◆ **The problem**:
Please transcribe the records precisely; pictures stay out of your copy.

◆ **Records from a data collection**:
* * *
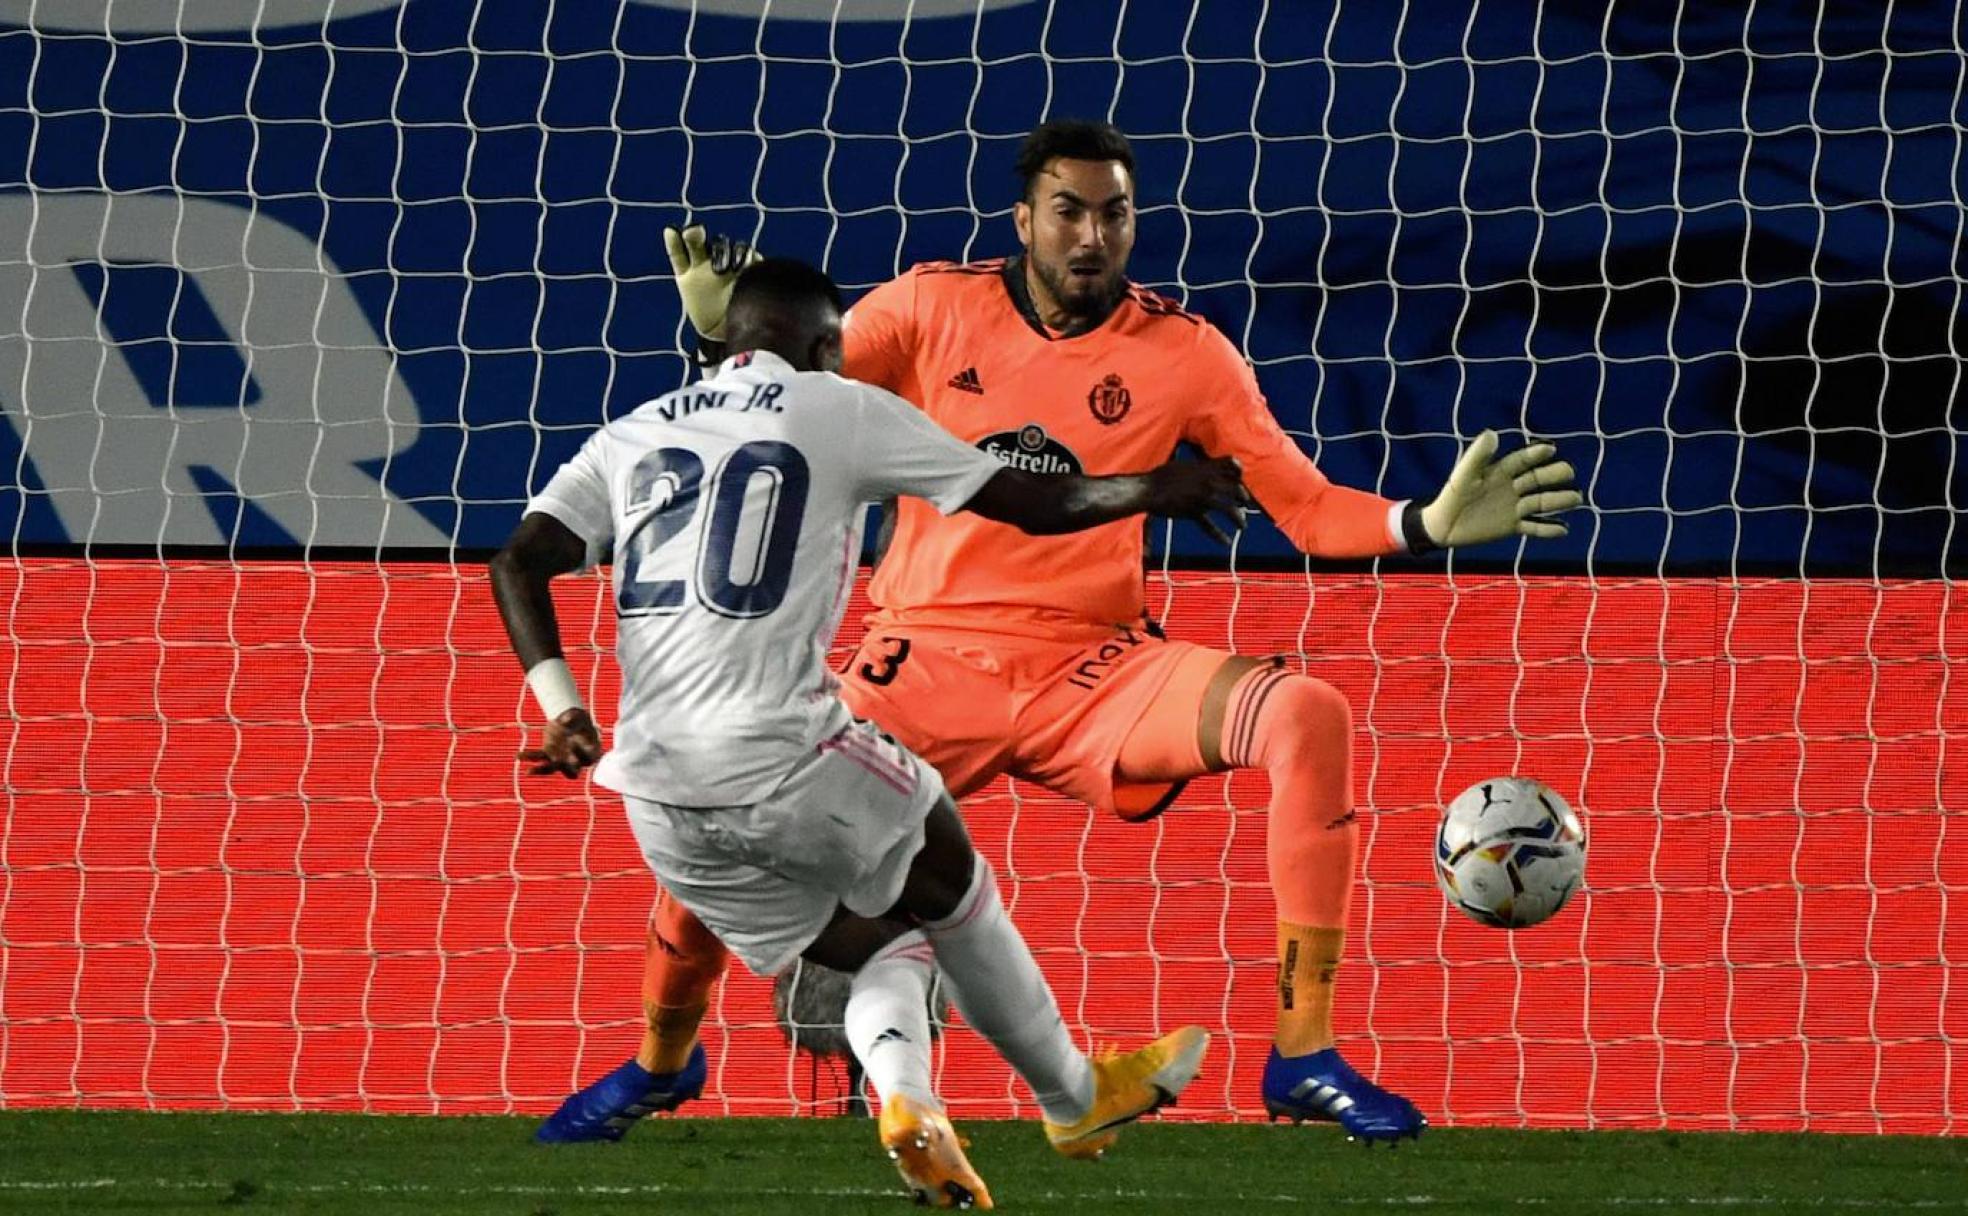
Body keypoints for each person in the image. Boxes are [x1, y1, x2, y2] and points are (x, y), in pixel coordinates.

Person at [544, 120, 1583, 1146]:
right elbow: (777, 402)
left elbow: (1305, 508)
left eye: (1115, 213)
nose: (1093, 235)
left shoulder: (1186, 353)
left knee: (1307, 714)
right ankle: (661, 1060)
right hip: (923, 656)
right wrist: (712, 341)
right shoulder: (927, 307)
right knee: (710, 801)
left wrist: (1424, 523)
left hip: (1095, 668)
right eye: (1069, 211)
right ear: (1024, 220)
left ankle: (1301, 1053)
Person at [499, 257, 1245, 1203]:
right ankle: (1072, 1095)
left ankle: (907, 1101)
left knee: (883, 947)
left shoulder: (631, 430)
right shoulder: (838, 406)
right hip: (781, 752)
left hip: (653, 796)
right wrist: (1154, 488)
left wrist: (564, 709)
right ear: (825, 348)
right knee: (955, 881)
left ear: (725, 341)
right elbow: (1035, 502)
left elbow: (518, 561)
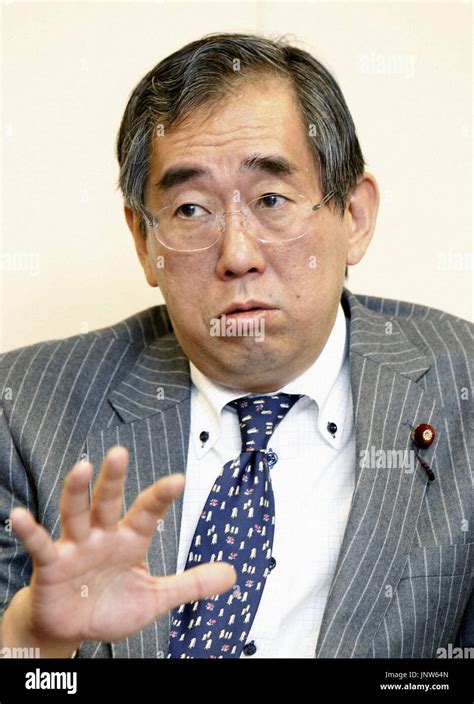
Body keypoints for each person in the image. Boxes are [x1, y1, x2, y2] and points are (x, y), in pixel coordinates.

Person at [0, 33, 472, 659]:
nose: (237, 256)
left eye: (271, 200)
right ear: (145, 243)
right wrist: (35, 641)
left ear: (354, 217)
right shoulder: (25, 411)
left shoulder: (462, 390)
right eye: (191, 211)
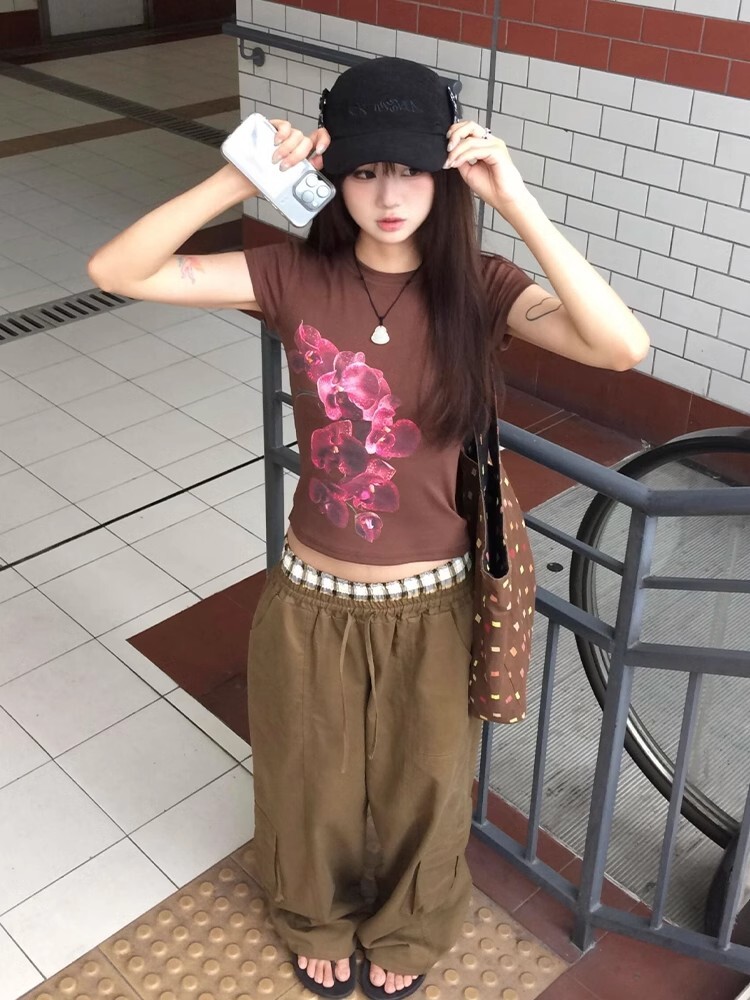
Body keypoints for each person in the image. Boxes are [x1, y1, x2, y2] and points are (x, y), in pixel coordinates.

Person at [88, 56, 649, 1000]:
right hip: (313, 596)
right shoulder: (290, 273)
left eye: (411, 170)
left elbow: (621, 346)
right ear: (334, 175)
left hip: (437, 602)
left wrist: (515, 200)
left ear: (445, 174)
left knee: (428, 787)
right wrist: (238, 177)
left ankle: (410, 926)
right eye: (364, 171)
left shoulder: (483, 286)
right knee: (309, 779)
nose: (389, 196)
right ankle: (313, 915)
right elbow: (116, 270)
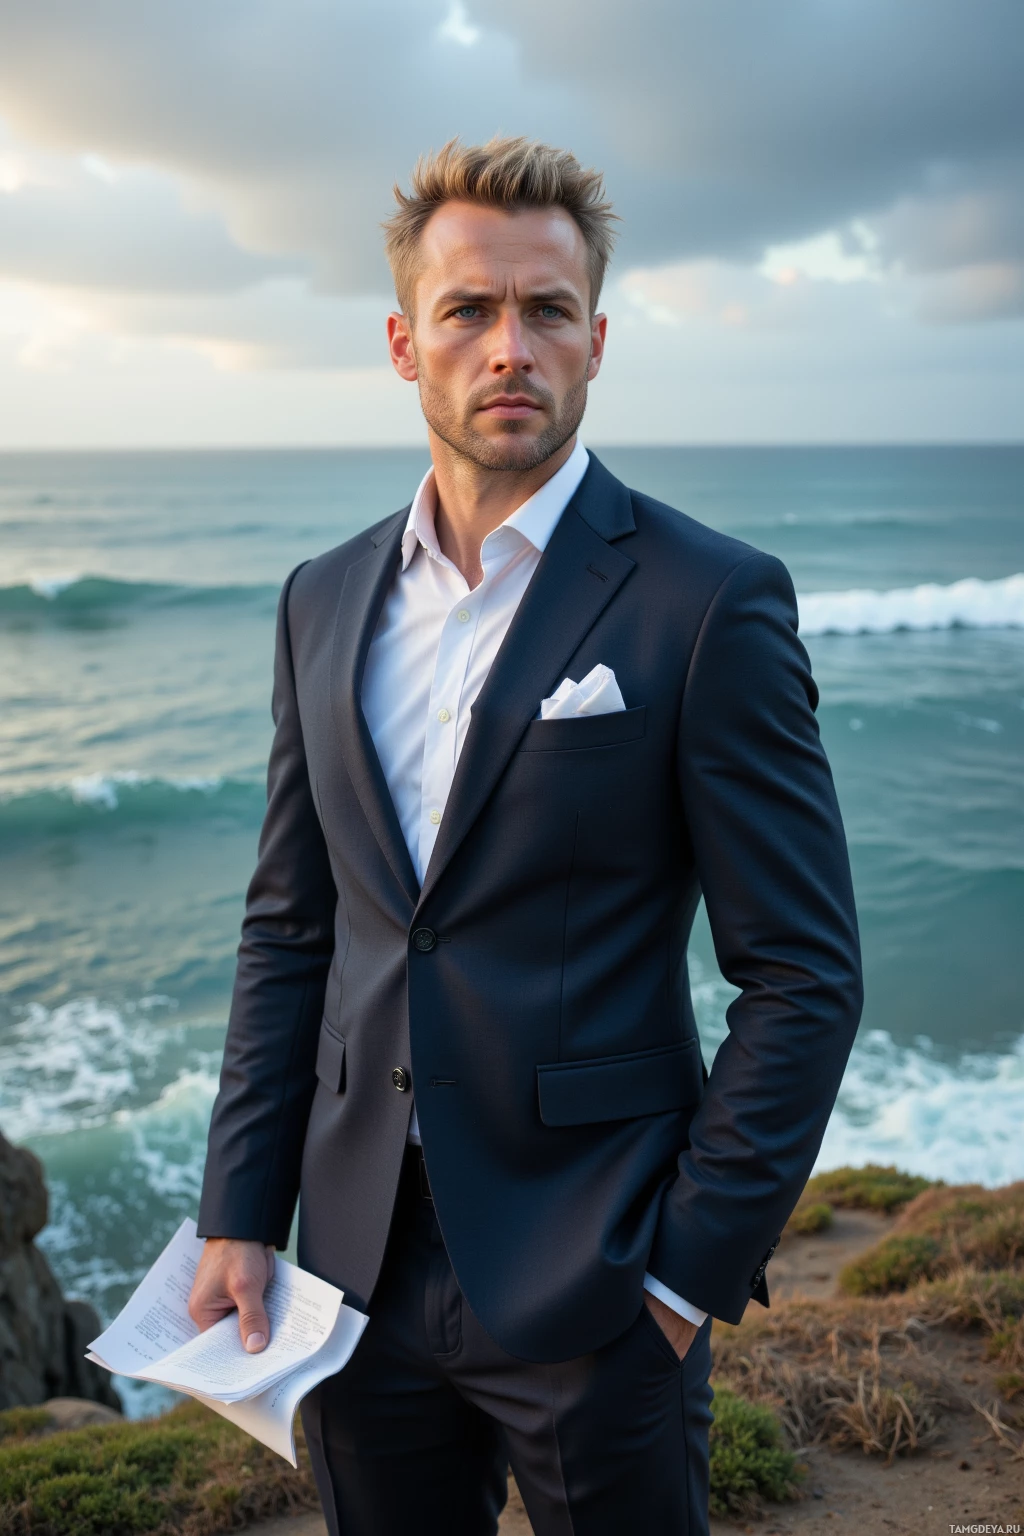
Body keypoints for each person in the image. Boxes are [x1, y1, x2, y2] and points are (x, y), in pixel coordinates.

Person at [190, 136, 862, 1535]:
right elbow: (293, 929)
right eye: (469, 310)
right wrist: (240, 1208)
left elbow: (804, 973)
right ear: (404, 344)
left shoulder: (709, 600)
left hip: (597, 1275)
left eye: (548, 310)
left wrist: (680, 1279)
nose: (510, 346)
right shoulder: (320, 600)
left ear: (596, 340)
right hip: (353, 1272)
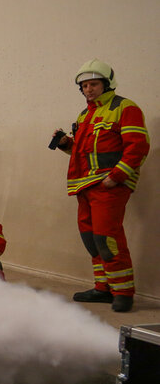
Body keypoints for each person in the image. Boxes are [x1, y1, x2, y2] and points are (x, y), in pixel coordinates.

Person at [51, 58, 150, 312]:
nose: (88, 89)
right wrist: (65, 144)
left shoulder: (125, 108)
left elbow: (138, 146)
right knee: (91, 240)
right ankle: (103, 288)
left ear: (107, 84)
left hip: (109, 186)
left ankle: (123, 292)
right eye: (84, 86)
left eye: (93, 84)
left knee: (108, 238)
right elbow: (83, 154)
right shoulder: (85, 114)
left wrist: (116, 177)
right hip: (85, 187)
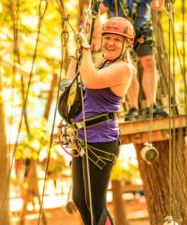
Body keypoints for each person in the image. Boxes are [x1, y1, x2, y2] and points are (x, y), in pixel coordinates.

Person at [65, 17, 134, 225]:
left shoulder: (124, 68)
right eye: (107, 38)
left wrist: (86, 49)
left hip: (101, 140)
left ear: (126, 44)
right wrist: (75, 58)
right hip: (82, 137)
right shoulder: (99, 64)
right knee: (80, 199)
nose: (111, 43)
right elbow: (70, 85)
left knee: (95, 203)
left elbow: (90, 80)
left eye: (117, 40)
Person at [101, 0, 168, 121]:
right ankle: (133, 108)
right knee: (129, 67)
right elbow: (101, 9)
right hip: (122, 33)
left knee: (149, 62)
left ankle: (152, 105)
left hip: (143, 31)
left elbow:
* * *
◆ **Solution for this problem**:
Body keypoints for each person in the image. Boxes are [x1, y1, x2, y2] and points are (x, y), in pixel coordinates.

Person at [544, 120, 1583, 1146]:
right elbow: (777, 402)
left elbow: (1305, 508)
left eye: (1115, 213)
nose: (1093, 235)
left shoulder: (1186, 353)
left knee: (1307, 714)
right ankle: (661, 1060)
right hip: (923, 656)
right wrist: (712, 341)
right shoulder: (927, 307)
right knee: (710, 801)
left wrist: (1424, 523)
left hip: (1095, 668)
right eye: (1069, 211)
right ear: (1024, 220)
left ankle: (1301, 1053)
Person at [499, 257, 1245, 1203]:
right ankle: (1072, 1095)
left ankle: (907, 1101)
left knee: (883, 947)
left shoulder: (631, 430)
right shoulder: (838, 406)
right hip: (781, 752)
left hip: (653, 796)
right wrist: (1154, 488)
left wrist: (564, 709)
right ear: (825, 348)
right knee: (955, 881)
left ear: (725, 341)
right elbow: (1035, 502)
left elbow: (518, 561)
Body keypoints for each person in the image. Boxes are [x1, y1, x2, y2] and points are (x, y), in pixel coordinates.

Person at [0, 33, 472, 659]:
nose: (237, 256)
left eye: (271, 200)
right ear: (145, 243)
right wrist: (35, 641)
left ear: (354, 217)
right shoulder: (25, 411)
left shoulder: (462, 390)
right eye: (191, 211)
Body keypoints for each person in the image. Boxes are [x1, y1, x2, y2] and points are (x, y), in pixel coordinates.

Person at [88, 56, 649, 1000]:
right hip: (313, 596)
right shoulder: (290, 273)
left eye: (411, 170)
left elbow: (621, 346)
right ear: (334, 175)
left hip: (437, 602)
left wrist: (515, 200)
left ear: (445, 174)
left knee: (428, 787)
right wrist: (238, 177)
left ankle: (410, 926)
right eye: (364, 171)
left shoulder: (483, 286)
right knee: (309, 779)
nose: (389, 196)
right ankle: (313, 915)
right elbow: (116, 270)
Body keypoints for each person in the image. Boxes are [x1, y1, x2, y2] and points are (x, y), in pixel coordinates.

Person at [190, 136, 862, 1535]:
right elbow: (293, 929)
right eye: (469, 310)
right wrist: (240, 1208)
left elbow: (804, 973)
right ear: (404, 344)
left shoulder: (709, 600)
left hip: (597, 1275)
left eye: (548, 310)
left wrist: (680, 1279)
nose: (510, 346)
right shoulder: (320, 600)
left ear: (596, 340)
right hip: (353, 1272)
Body keypoints for each person in the image. Boxes are [x1, y1, x2, y2] and points are (x, y), in pixel coordinates.

Person at [51, 58, 150, 312]:
nose: (88, 89)
right wrist: (65, 144)
left shoulder: (125, 108)
left elbow: (138, 146)
right knee: (91, 240)
right ankle: (103, 288)
left ear: (107, 84)
left hip: (109, 186)
left ankle: (123, 292)
right eye: (84, 86)
left eye: (93, 84)
left knee: (108, 238)
right elbow: (83, 154)
right shoulder: (85, 114)
left wrist: (116, 177)
right hip: (85, 187)
Body keypoints for each person in the image. Boxes are [x1, y1, x2, y2] and points are (x, y), in pixel coordinates.

Person at [65, 17, 134, 225]:
left shoulder: (124, 68)
right eye: (107, 38)
left wrist: (86, 49)
left hip: (101, 140)
left ear: (126, 44)
right wrist: (75, 58)
right hip: (82, 137)
right shoulder: (99, 64)
right knee: (80, 199)
nose: (111, 43)
right elbow: (70, 85)
left knee: (95, 203)
left elbow: (90, 80)
left eye: (117, 40)
Person at [101, 0, 168, 121]:
right ankle: (133, 108)
right knee: (129, 67)
right elbow: (101, 9)
right hip: (122, 33)
left knee: (149, 62)
left ankle: (152, 105)
left hip: (143, 31)
left elbow:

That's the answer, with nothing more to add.